___ Trecho da página ___
A constatação do parágrafo pretérito é impactante  aos horizontes do direito. Entretanto, trata-se de uma realidade que deve sim ser enfrentada.

Nesse cenário pluralista, no qual uma multiplicidade familiar se apresenta, que as reflexões se farão ao longo do texto, tendo como foco precisamente os impedimentos matrimoniais, bem como a psicanálise.

Destacado nesse trabalho será o incesto, que surge com um sentido legislativo central, isto é, o legislador almeja combater o incesto. Diante disso, coerente é problematizar algumas questões. Tais como: Se o direito veda e super abomina o incesto na construção dos impedimentos matrimoniais, não estaria o direito protegendo uma expectativa de direitos( os filhos, pois assim se partiria do pressuposto de que o casamento necessariamente gera filhos), quando se estiver diante de justificativa biológica ( de problemas psíquicos dos filhos de relacionamento incestuosos)  de proibição do fenômeno do incesto?

O direito abomina o incesto. Seria o incesto uma vedação cultural, moral ou jurídica?

Proibir o incesto não seria uma intervenção estatal na autonomia da vontade?

 Casamento não é plurilateral, entre partes, e não é a vontade dos nubentes que deve prosperar?

Se o Estado proíbe o incesto não está contendo a autonomia da vontade( me casarei com quem eu quiser)?
___ Informações extraídas ___
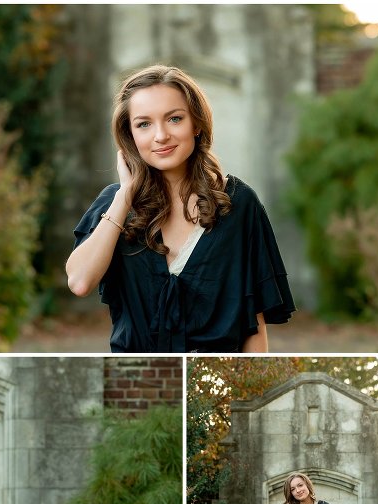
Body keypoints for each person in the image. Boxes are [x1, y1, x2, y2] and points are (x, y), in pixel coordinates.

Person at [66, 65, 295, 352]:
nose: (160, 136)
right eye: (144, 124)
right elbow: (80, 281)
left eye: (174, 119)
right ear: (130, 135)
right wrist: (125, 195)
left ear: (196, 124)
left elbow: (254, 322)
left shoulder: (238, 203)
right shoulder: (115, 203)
___
___ Informações extraídas ___
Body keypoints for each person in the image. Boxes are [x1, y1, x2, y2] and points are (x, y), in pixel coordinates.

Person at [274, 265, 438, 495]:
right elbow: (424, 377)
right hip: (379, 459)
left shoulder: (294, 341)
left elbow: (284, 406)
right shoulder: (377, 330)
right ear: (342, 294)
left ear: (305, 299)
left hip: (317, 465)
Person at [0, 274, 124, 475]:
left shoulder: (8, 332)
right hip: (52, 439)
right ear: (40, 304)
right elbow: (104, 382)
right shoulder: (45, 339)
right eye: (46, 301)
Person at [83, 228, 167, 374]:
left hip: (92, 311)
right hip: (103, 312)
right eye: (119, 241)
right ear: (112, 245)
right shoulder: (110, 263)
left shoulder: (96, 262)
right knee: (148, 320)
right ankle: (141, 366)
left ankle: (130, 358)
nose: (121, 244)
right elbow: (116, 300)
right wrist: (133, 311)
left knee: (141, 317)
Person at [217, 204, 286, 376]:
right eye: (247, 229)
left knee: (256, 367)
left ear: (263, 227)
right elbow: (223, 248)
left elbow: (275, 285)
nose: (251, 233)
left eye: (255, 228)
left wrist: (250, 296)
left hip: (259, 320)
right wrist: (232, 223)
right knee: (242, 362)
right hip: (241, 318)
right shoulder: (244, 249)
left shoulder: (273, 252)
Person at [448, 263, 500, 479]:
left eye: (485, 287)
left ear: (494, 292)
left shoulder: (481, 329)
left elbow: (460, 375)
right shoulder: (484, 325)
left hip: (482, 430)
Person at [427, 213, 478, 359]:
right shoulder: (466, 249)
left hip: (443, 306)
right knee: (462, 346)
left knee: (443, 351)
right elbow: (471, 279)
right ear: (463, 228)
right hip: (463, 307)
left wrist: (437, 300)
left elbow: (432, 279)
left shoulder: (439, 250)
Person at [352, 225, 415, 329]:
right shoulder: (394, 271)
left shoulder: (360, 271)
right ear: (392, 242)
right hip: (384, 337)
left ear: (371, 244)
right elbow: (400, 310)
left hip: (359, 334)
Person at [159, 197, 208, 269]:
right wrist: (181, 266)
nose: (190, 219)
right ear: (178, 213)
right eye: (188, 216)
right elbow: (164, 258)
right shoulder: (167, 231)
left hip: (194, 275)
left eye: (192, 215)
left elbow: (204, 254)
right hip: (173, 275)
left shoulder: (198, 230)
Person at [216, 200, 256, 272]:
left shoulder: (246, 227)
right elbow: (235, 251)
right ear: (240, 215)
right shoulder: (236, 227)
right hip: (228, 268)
___
- _Objetivo do exercício_
Prossiga com o trecho sobre o incesto e os impedimentos matrimoniais a partir do ponto em que ele se encerra. As linhas apresentadas não guardam relação com o trecho sobre o incesto e os impedimentos matrimoniais.

- _Resposta do exercício_
2. OS IMPEDIMENTOS MATRIMONIAIS

Antes de ingressar propriamente no tema que se propõe neste capítulo, é devido identificar que esses impedimentos constituem proibições para a celebração do ato conjugal.

O citado impedimento é traduzido como invalidade. Invalidade que carrega o grave efeito da nulidade do casamento. Nulidade que deve ser interpretada com toda a cautela. Sob pena de serem instauradas insuportáveis atecnias.

A nulidade para parcela da clássica teoria do direito, enseja a inexistência do ato jurídico.  Todavia, será que o plano de existência efetivamente é o mais afetado?

A existência, interpreta-se, repercute como o fenômeno que se apresenta aos sentidos humanos. Vale afirmar, os atos nulos, existiram, se apresentaram aos sentidos humanos, só serão fulminados do mundo jurídico. Entretanto, o efeito da nulidade não é fulminar a existência do fato jurídico e sim fulminar o próprio fato jurídico, após preritamente ter existido.

De modo que, o efeito da fulminação se perfará de  forma plena ou parcial, pois só acontece o invocado efeito se possível for, conforme as circunstâncias de cada caso concreto.

Perceba-se que o efeito pleno da nulidade, tem de ser capaz de promover o regresso ao estado anterior, como se não houvesse existido o fato. O que é diferente da inexistência.

Existem fatos que em meio a um arcabouço de institutos jurídicos que merecem guarida, obstam o regresso pleno ao estado anterior. Assim, o regresso ao estado anterior mesmo com o afã legislativo de positivação do efeito da nulidade, só se dará se possível for, conforme o caso concreto.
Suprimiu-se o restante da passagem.